### INPUT FOR THIS TASK
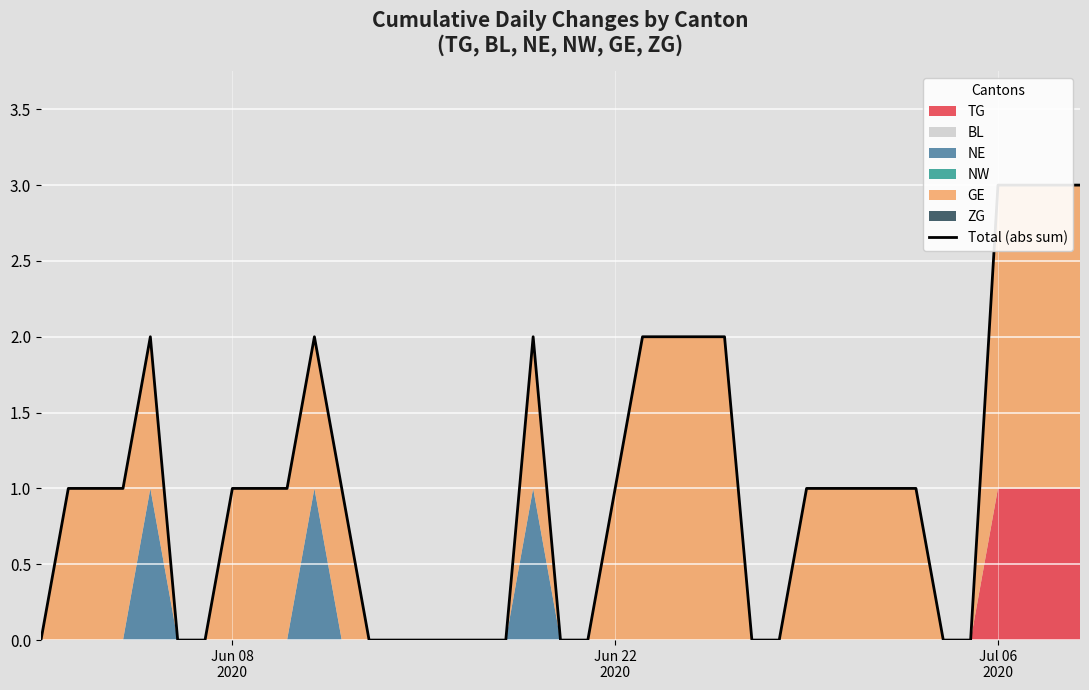

True or false: the data has more than 2 interior local peaks.

True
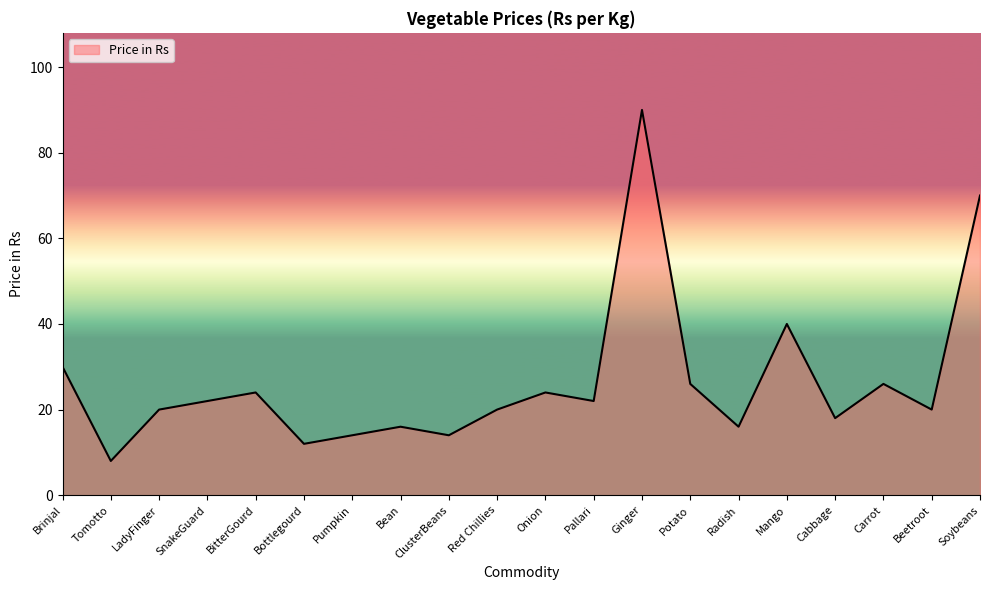

True or false: the data shows 37 at SnakeGuard.

False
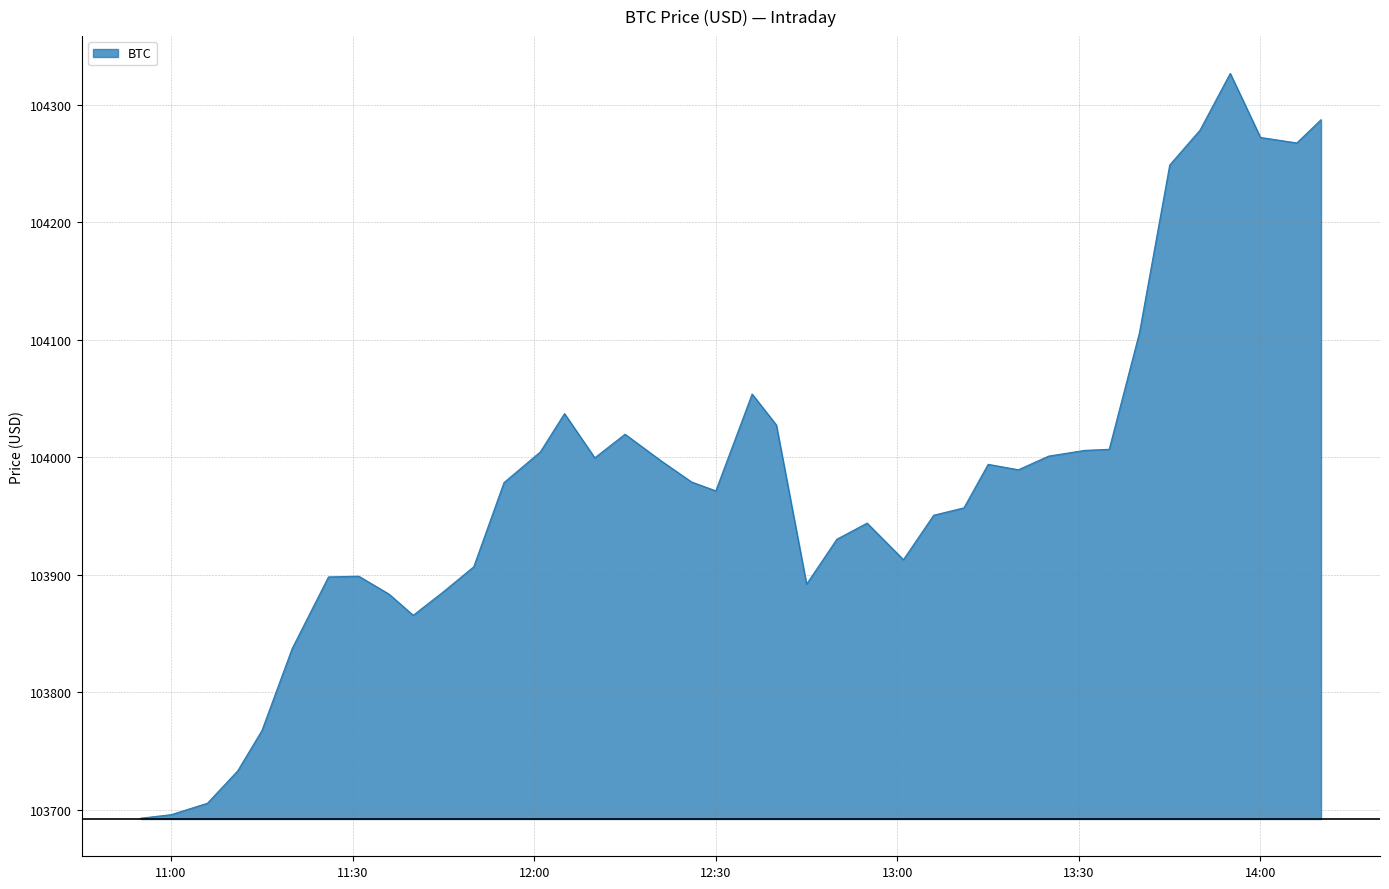

What is the maximum value shown in the chart?

104326.5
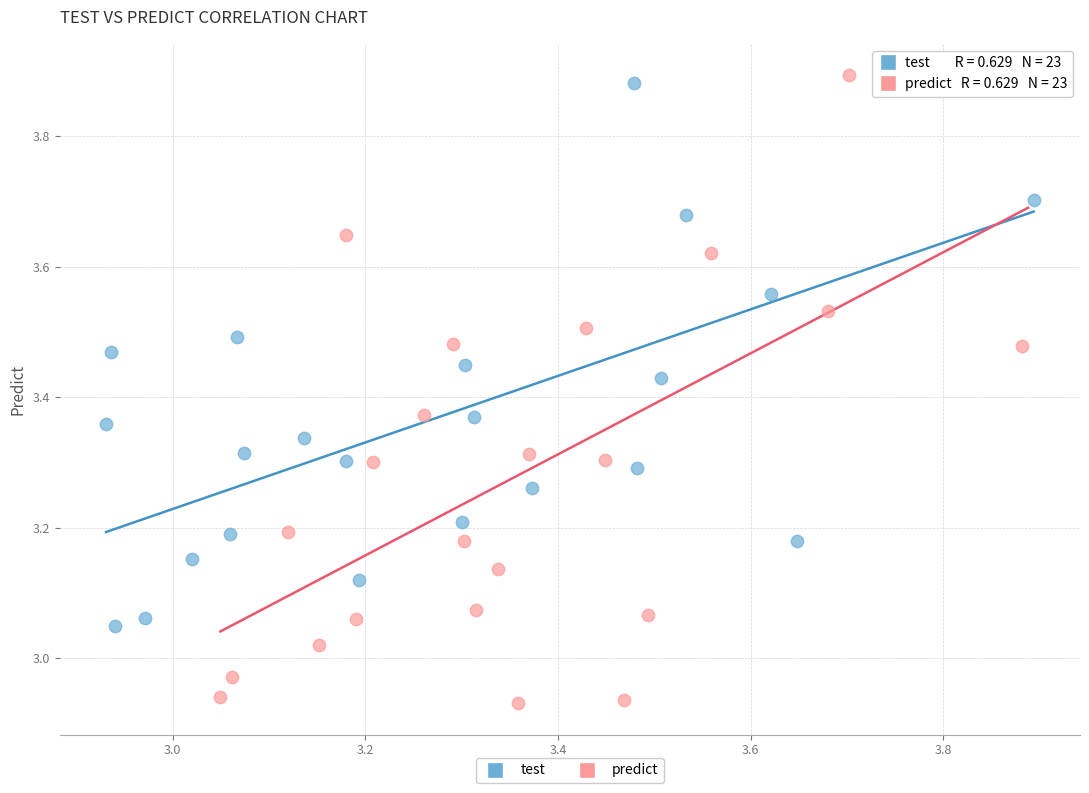

Which series reaches the minimum Y coordinate?

predict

### DESCRIPTION OF THE TASK
Copy the rows above word for word, omitting the pictures.

### RESULT OF THE EXERCISE
True or false: the data has more than 2 interior local peaks.

True

True or false: the data shows 37 at SnakeGuard.

False

What is the maximum value shown in the chart?

104326.5

Which series reaches the minimum Y coordinate?

predict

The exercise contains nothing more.